Some of the most severely developmentally disabled people have medical needs that go beyond what most community settings and group homes can provide and may only be adequately met in Intermediate Care Facilities for people with intellectual and developmental disabilities. But what is the cost of not meeting those needs through the availability of competent nursing services?
Here is a clue from an article in the New York Times, "Where are the Nurses?" by Paula Span, 8/13/14. It looks at the effects of too few registered nurses in nursing homes:
"The 1987 federal law intended to reform the country’s nursing homes required a registered nurse on-site only eight hours a day, regardless of the size of the facility. Supporters at the time understood that in a building full of sick and disabled elders, health crises could occur at any hour. But getting the legislation passed required substantial compromises, including in regulations allowing reduced nurse staffing.
"'It’s something advocates have wanted to return to ever since,' said Robyn Grant, director of public policy and advocacy for the National Consumer Voice for Quality Long-Term Care. 'I think most people will be both shocked and appalled that there’s not an R.N. on duty around the clock.'"
Representative Jan Schakowsky, Democrat of Illinois, wants to fix this through proposed legislation, HB 5373:
"Adding registered nurses will hardly solve all the quality problems at nursing homes, which need more staff of other varieties, too. But it’s important unfinished business.
"'Otherwise, we probably should refer to these facilities as something besides nursing homes: 'pre-hospitalization holding facilities,' perhaps, or 'well-intended residences for the incurably underattended to.' You can probably come up with a few even-less-flattering names yourselves.'"

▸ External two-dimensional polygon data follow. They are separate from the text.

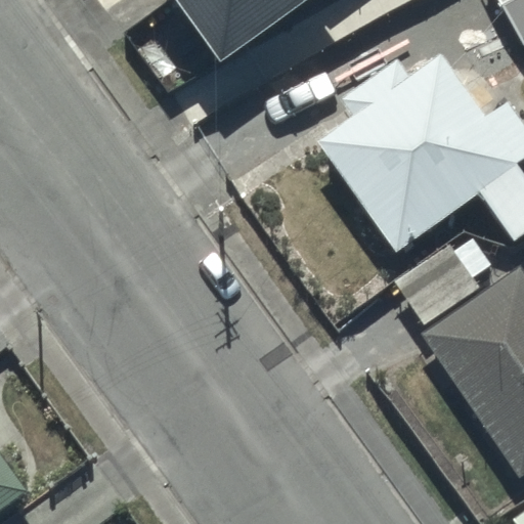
[(175,0),(221,66),(315,0),(175,0)]
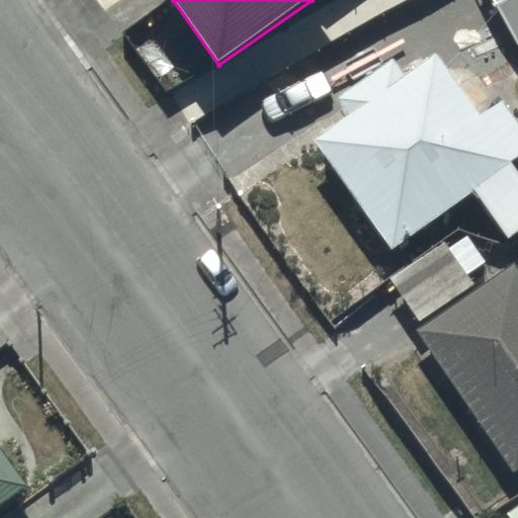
[(517,0),(494,0),(517,39),(517,0)]
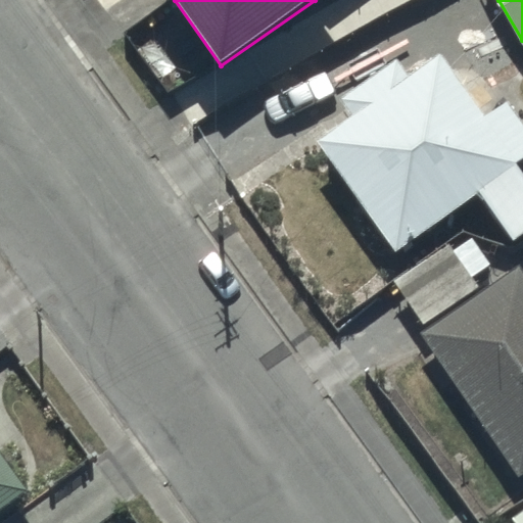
[(353,116),(320,140),(397,250),(481,192),(515,239),(522,233),(522,174),(515,162),(522,156),(522,126),(505,100),(483,115),(440,54),(409,76),(397,60),(341,99),(353,116)]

Studies cited in the article support the idea that providing adequate nursing care in nursing facilities will save money in the long term:
"Studies have repeatedly pointed to the importance of registered nurses. With higher registered-nurse staffing, patients have fewer pressure ulcers (aka bedsores) and urinary tract infections and catheterizations. They stay out of hospitals longer. Their homes get fewer serious deficiencies from state inspectors. Their care improves, but it costs less."
Perhaps we could learn something from this for people with DD.